In years gone by, a lot of Scottish players were playing in a weakened Scottish Premiership during the demise of Rangers but now many of the star players are regularly playing top-level football and this, in turn, has helped the national team.
Clarke, who came into the job with an impressive coaching reputation, will want to progress further and Scotland will be aiming to reguarly qualify for the major tournaments coming up after disappointingly missing out on this winter's World Cup.
The planned expansion of future World Cup finals to 48 teams is also likely to boost their chances.
While there is plenty of quality in and around the squad, there are perhaps two main weaknesses.
Firstly, a long-term successor to Hearts keeper Craig Gordon needs to be found with the 39-year-old still being relied upon as the number one choice.
Gordon, formerly a British transfer record-breaking goalkeeper when he made the move to Sunderland in 2007, provides invaluable experience to a dressing room that is getting younger but there are no obvious replacements for when his time is up.
Liam Kelly and Robby McCrorie, the two other keepers in the latest squad, are both uncapped, while David Marshall's retirement depleted the pool further.
Secondly, the lack of a regular goalscoring centre-forward might be their undoing when it comes to crunch fixtures.

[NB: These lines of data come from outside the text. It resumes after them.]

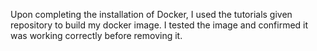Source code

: Upon completing the installation of Docker, I used the tutorials given repository to build my docker image. I tested the image and confirmed it was working correctly before removing it.
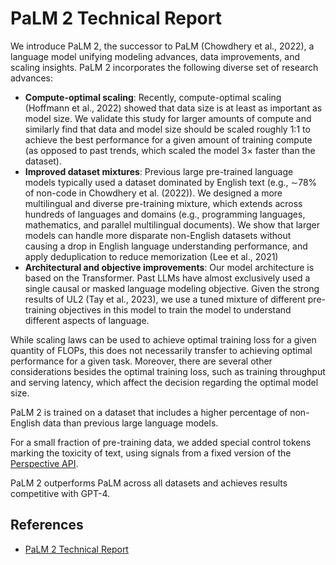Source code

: # PaLM 2 Technical Report

We introduce PaLM 2, the successor to PaLM (Chowdhery et al., 2022), a language model unifying modeling advances, data improvements, and scaling insights. PaLM 2 incorporates the following diverse set of research advances:

- **Compute-optimal scaling**: Recently, compute-optimal scaling (Hoffmann et al., 2022) showed that data size is at least as important as model size. We validate this study for larger amounts of compute and similarly find that data and model size should be scaled roughly 1:1 to achieve the best performance for a given amount of training compute (as opposed to past trends, which scaled the model 3× faster than the dataset).
- **Improved dataset mixtures**: Previous large pre-trained language models typically used a dataset dominated by English text (e.g., ∼78% of non-code in Chowdhery et al. (2022)). We designed a more multilingual and diverse pre-training mixture, which extends across hundreds of languages and domains (e.g., programming languages, mathematics, and parallel multilingual documents). We show that larger models can handle more disparate non-English datasets without causing a drop in English language understanding performance, and apply deduplication to reduce memorization (Lee et al., 2021)
- **Architectural and objective improvements**: Our model architecture is based on the Transformer. Past LLMs have almost exclusively used a single causal or masked language modeling objective. Given the strong results of UL2 (Tay et al., 2023), we use a tuned mixture of different pre-training objectives in this model to train the model to understand different aspects of language.

While scaling laws can be used to achieve optimal training loss for a given quantity of FLOPs, this does not necessarily transfer to achieving optimal performance for a given task. Moreover, there are several other considerations besides the optimal training loss, such as training throughput and serving latency, which affect the decision regarding the optimal model size.

PaLM 2 is trained on a dataset that includes a higher percentage of non-English data than previous large language models.

For a small fraction of pre-training data, we added special control tokens marking the toxicity of text, using signals from a fixed version of the [Perspective API](https://perspectiveapi.com/).

PaLM 2 outperforms PaLM across all datasets and achieves results competitive with GPT-4.

## References

- [PaLM 2 Technical Report](https://arxiv.org/abs/2305.10403)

Che Adams, who has six goals from 22 caps, is talented and will run the channels, while Lyndon Dykes is a handful who can use his physical presence to great effect.
Yet neither of them are natural goalscorers - Dykes' record of eight goals in 25 caps is respectable enough, but he is being used on a rotation basis at his club QPR and hasn't been scoring regularly in the Championship this season.
He could continue to be an effective impact player, as he was in the 3-1 win against Ireland last week, but there are questions over whether he is good enough to start.